It seems our most clinical and decisive transfer window in four years has come to a dramatic, albeit not that surprising conclusion, with the signing of Paul Pogba. The Frenchman, originally on our books since coming to us from Le Harve in 2009 at the age of 16, has left Juventus to come back, in his words, “home”.
Zlatan might disagree, but this transfer window will be remembered for the capture of the world’s most expensive association football signing. To call the £89m fee eye-watering would be akin to describing Sir Alex’s tenure at the club as a moderate success. All eyes will now be on Pogba, to see whether he can justify the exorbitant amount his old/new club have paid for him, though the ever-confident player doesn’t seem all that fazed:
However, Pogba’s return amounts to more than just the re-acquisition of a man who is now the most expensive footballer in the world; it symbolises Manchester United wrestling control back as one of the biggest clubs in the world. Pogba had numerous suitors ready to help him realise his dream to become the world’s best footballer, none less than Real Madrid. Sir Alex once described Real as a virus, and in many ways he was right. Los Merengues have taken 3 of United’s best players away (Ronaldo, Beckham, Van Nistelrooy), attacking the anatomy of the club and leaving us in a weakened state.

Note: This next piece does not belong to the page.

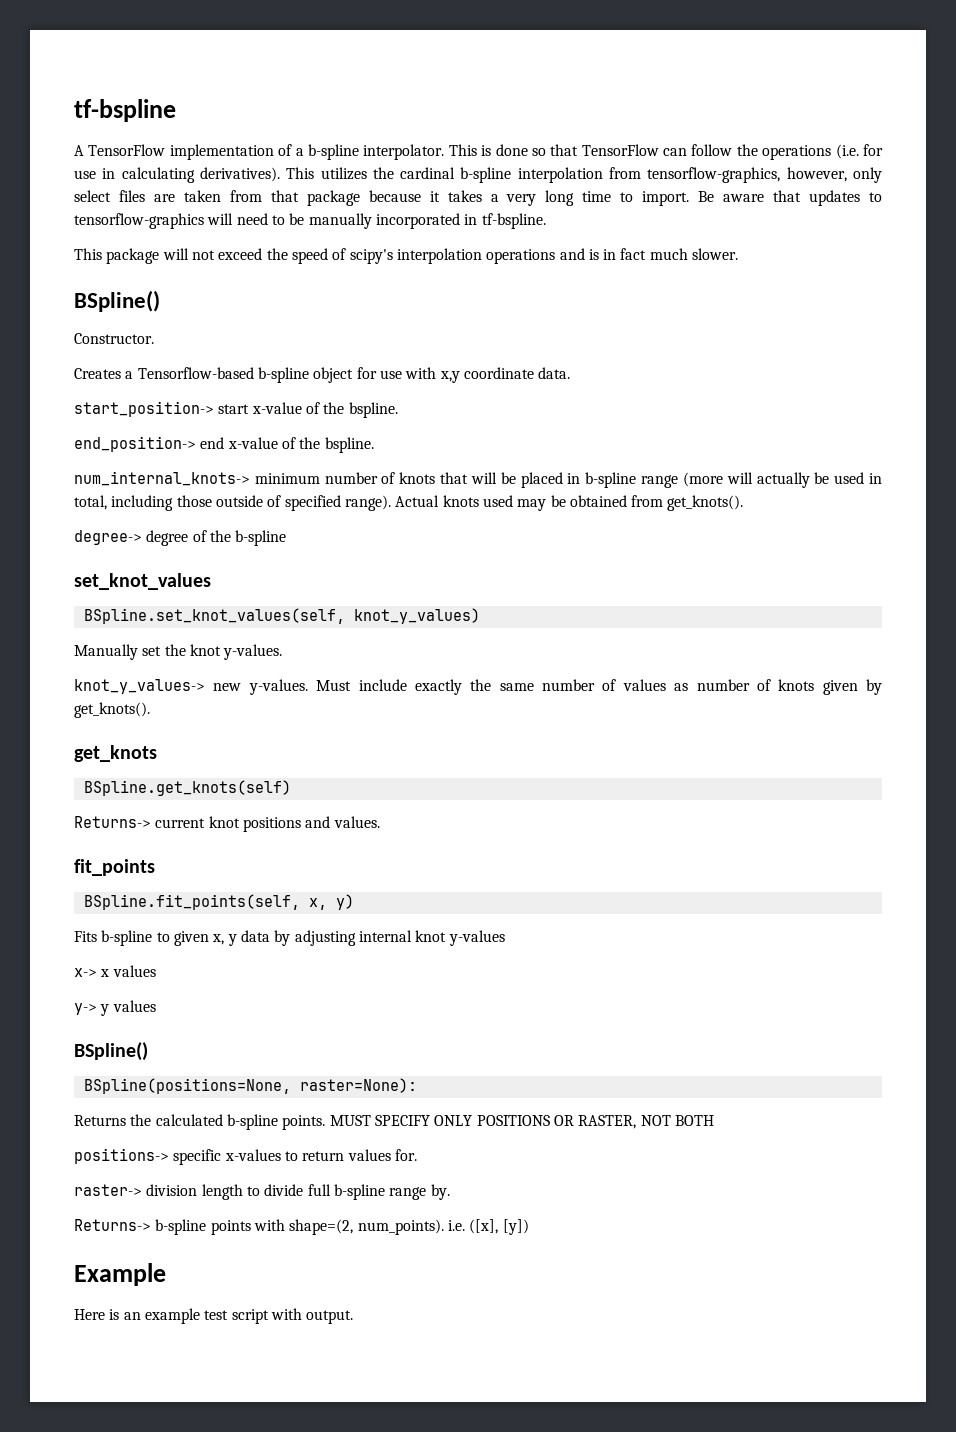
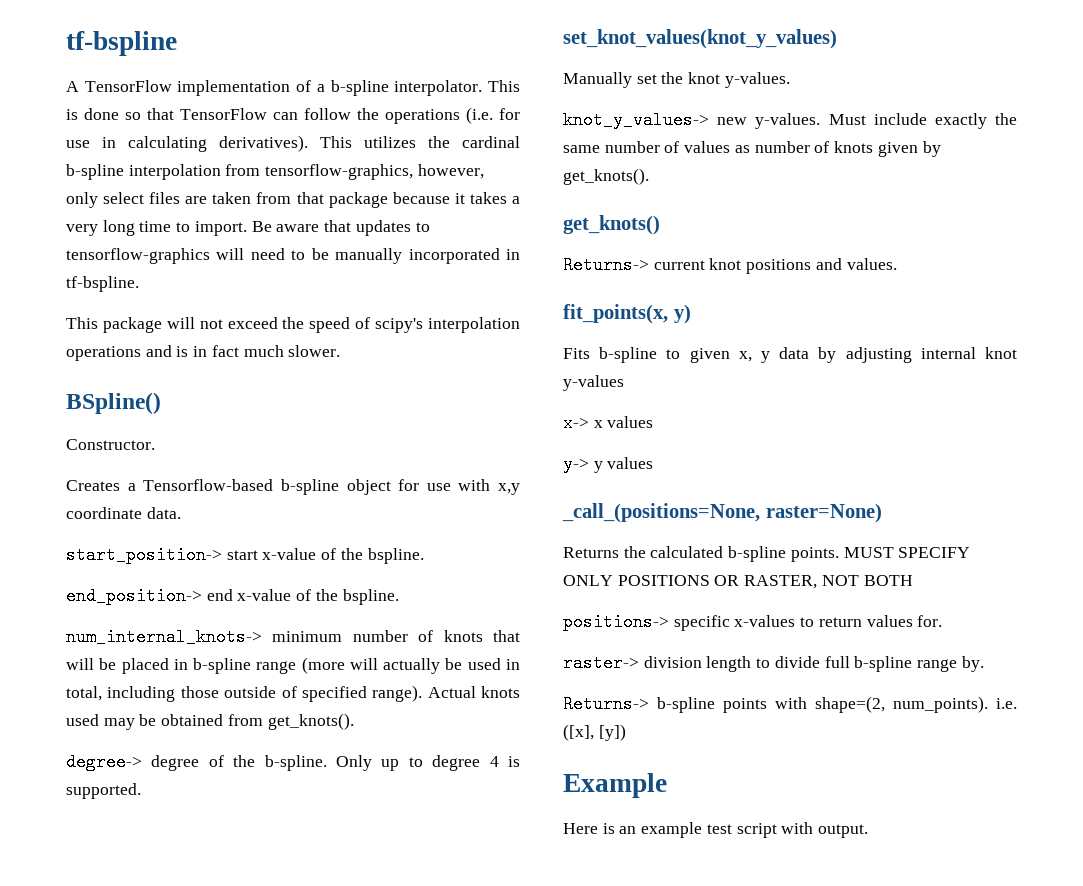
[235,530,287,546] [74,573,211,590] [83,608,480,624] b-spline // set_knot_values // BSpline.set_knot_values(self, knot_y_values) -> [264,755,520,771] [66,783,141,799] [563,29,837,49] b-spline. Only up to degree 4 is supported. // set_knot_values(knot_y_values)
[74,745,157,762] [83,780,291,796] get_knots // BSpline.get_knots(self) -> [563,215,660,235] get_knots()
[74,859,155,876] [83,894,327,910] fit_points // BSpline.fit_points(self, x, -> [563,304,668,324] fit_points(x,
[74,1042,148,1061] [83,1078,417,1094] BSpline() // BSpline(positions=None, raster=None): -> [562,503,882,523] _call_(positions=None, raster=None)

We have also seen them beat us in the transfer market to many potential box office signings – Kroos and Bale come to mind. All this done with brash showboating and pantomime fanfare that is the quintessential Real way.
Madrid may have been a thorn stuck deeply in our side, but we’ve been outmaneuvered by others too. Bayern and Barca have presented their own challenges – remember the Ronaldinho affair, or to a lesser extent Thiago Silver? The last two United managers have consistently been beaten in the market to top players. However, the last four years, if nothing else, have been a wake-up call to the Glazers.
By opting out of offering the job to Jose Mourinho when Sir Alex sadly announced his retirement in 2012, the club’s owners made a huge mistake. Going with a man completely unproven at the highest level – someone who’d never won a single trophy – can now be seen for what it was: an unmitigated disaster. The fact Ed Woodward had to cut his teeth in elite football at the same time as the manager was a catastrophe that could have been sidestepped, but hindsight is a wonderful thing.
Skip forward two managers, one champions league finish, one FA Cup and umpteen unwanted records broken in four years to this last month. Jose Mourinho officially started his job on July 1st and decisively identified areas in which United needed to strengthen. He signed Bailiy – an unproven yet promising defender from Villarreal, and Mhkitaryan – a winger/attacking midfielder who was not only voted the Bundesliga player’s player of year, but also scored 11 goals and provided a league-topping 14 assists last season. Jose then went on to put a contract in front of one of the most talismanic footballers in the world, a rather confident man named Zlatan, and now Mourinho has firmly placed the cherry atop the pie in securing Pogba to add some genuine class in an area of the pitch where Manchester United have been lacking for years. And years. And years.
The Portuguese has clinically gone about his business in a manner that neither Van Gaal nor Moyes could manage. The fact United tried to sign Pogba during Moyes’ reign is testament to the Scot’s lack of pulling power. The approach that both Moyes and LVG adapted seemed to be scattergun in nature, a mix of last-minute gambles and questionable marquee signings that either failed to make the grade or were incorrectly used.
Mata is a perfect example of this – he has been the ultimate victim of circumstance at Old Trafford. Signed because Mourinho didn’t favour him in his Chelsea side, Moyes used the winter transfer window to buy Mata in a desperate attempt to appease the fans after a truly abysmal summer and a poor start to the club’s Premier League defence. Mata, a technically-gifted number 10 and thoroughly nice bloke, was not really what the team needed, despite an element of excitement when he flew in to Carrington by helicopter. He was consistently used out of position by both of our former managers, utilised as a (“false”) winger when this particular peg fits in a different hole – behind the strikers to be precise.
Fellaini, Di Maria, Falcao and Schweinsteiger have all too been victim of this random approach. Not Jose though; he has brought in players for positions he knows he is light on, and knows that is where they will play. Woodward too seems to have learned after four years how to conduct business, hopefully continuing to pull the strings from behind the scenes and not making an appearance on MUTV in an effort to get exposure and have a little brag about how quality he is.
There has been a seismic shift at Old Trafford as the red half of Manchester look towards the 16/17 season. United seem to have restored some of the glitz and glamour that had been so synonymous with the club and had been completely tarnished by the reign of two managers who never really seemed to understand what Man Utd means to its fans and the wider footballing landscape. We are one of, if not the biggest team in the world, as Zlatan recently stated. Mourinho is treating his job and the club like he knows this fact. Obviously success on the pitch will be the barometer of Jose’s time with United, but the transfers completed by our new manager have shown intent, wisdom and authority that has been sorely missing.
Jose Mourinho has not just brought Pogba back; he’s going to bring Premier League football home.